Fourteen carriers belonging to the Transpacific Stabilisation Agreement (TSA), are working on plans to reduce capacity to prop up falling freight rates, according to reports from Worldsources, Inc. and the Associated Press.
The move follows a poor summer season when TSA members, including , OOCL, APL, Cosco, Evergreen Marine, Hanjin, Hyundai Merchant Marine, K-Line, Maersk Sealand, P&O Nedlloyd and Yangming, were unable to raise rates.
Carriers have been forced to cancel both a general rate increase that would have taken effect in May and a peak season surcharge of US$300 per 40-foot unit. As a result freight rates have fallen back to 1998 levels.
The TSA follows the Far East Freight Conference (FEFC) which represents container lines serving Asia/Europe routes, in proposing a capacity cut.

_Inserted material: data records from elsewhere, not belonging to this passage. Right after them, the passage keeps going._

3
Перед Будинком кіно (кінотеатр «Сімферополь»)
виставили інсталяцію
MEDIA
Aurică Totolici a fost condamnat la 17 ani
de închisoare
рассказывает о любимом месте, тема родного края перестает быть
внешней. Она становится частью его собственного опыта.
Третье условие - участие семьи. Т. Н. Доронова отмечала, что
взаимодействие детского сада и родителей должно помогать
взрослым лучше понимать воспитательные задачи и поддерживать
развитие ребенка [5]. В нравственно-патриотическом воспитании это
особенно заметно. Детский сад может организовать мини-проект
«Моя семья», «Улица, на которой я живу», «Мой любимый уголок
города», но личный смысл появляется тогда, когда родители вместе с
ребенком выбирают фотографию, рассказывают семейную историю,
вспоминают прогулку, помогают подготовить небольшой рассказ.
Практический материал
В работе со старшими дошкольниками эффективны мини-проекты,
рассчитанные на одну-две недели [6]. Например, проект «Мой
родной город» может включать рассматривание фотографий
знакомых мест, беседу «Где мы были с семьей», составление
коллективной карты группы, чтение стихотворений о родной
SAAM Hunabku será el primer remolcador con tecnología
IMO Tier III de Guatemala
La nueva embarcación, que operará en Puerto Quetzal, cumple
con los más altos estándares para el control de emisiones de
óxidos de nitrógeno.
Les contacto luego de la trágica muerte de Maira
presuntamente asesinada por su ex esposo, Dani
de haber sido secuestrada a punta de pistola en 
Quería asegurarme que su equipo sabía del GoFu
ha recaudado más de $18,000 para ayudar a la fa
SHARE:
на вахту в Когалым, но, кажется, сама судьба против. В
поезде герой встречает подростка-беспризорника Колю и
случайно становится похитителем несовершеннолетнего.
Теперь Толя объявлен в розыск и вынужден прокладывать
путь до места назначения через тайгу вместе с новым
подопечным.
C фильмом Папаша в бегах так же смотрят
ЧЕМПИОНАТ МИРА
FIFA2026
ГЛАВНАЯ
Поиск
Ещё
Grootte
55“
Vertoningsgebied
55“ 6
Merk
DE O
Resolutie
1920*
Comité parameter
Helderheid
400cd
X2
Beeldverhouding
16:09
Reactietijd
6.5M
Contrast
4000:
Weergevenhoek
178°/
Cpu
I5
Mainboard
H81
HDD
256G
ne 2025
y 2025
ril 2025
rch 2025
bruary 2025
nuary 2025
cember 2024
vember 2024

Reports say the cuts are likely to echo proposals that will be discussed by FEFC members, namely the withdrawal of about 10,000 TEUs (20-foot equivalent units) of capacity a week for three months starting in October, assuming the European Union approves the move. This represents a 10 per cent cut in available cargo space on Europe-Asia routes.
As well, newly-delivered ships could also be laid up as sailings are cancelled and weekly services reduced to fortnightly.
Further capacity reductions are proposed by FEFC members early next year, while TSA plans, at a less advanced stage than those by the FEFC, could be introduced early next year. Overall, carriers posted a 15 per cent increase in the number of containers shipped eastbound last year.
Industry insiders predict there will be less than three per cent growth this year.
OOCL reported eight per cent growth in the total number of containers handled in the first half to 943,541 TEUs, compared with 873,278 TEUs a year earlier.
But this coincided with a fall of between three per cent and five per cent in freight rates. P&O Nedlloyd also saw a gain in the number of containers carried by its ships in the first six months to 1.52 million TEUs compared with 1.44 million TEUs in the same period.
Average revenue per TEU also rose to US$1,359 from US$1,323 in the same period last year. The arrival of larger vessels will also boost capacity when there is already overcapacity in the sector, depressing freight rates further.
A market report by UK firm, Drewry Shipping Consultants predicts that capacity will by about 12 per cent on Asia-Europe routes this year, compared with eight per cent on transpacific trades. This is expected to have a detrimental effect on freight rates.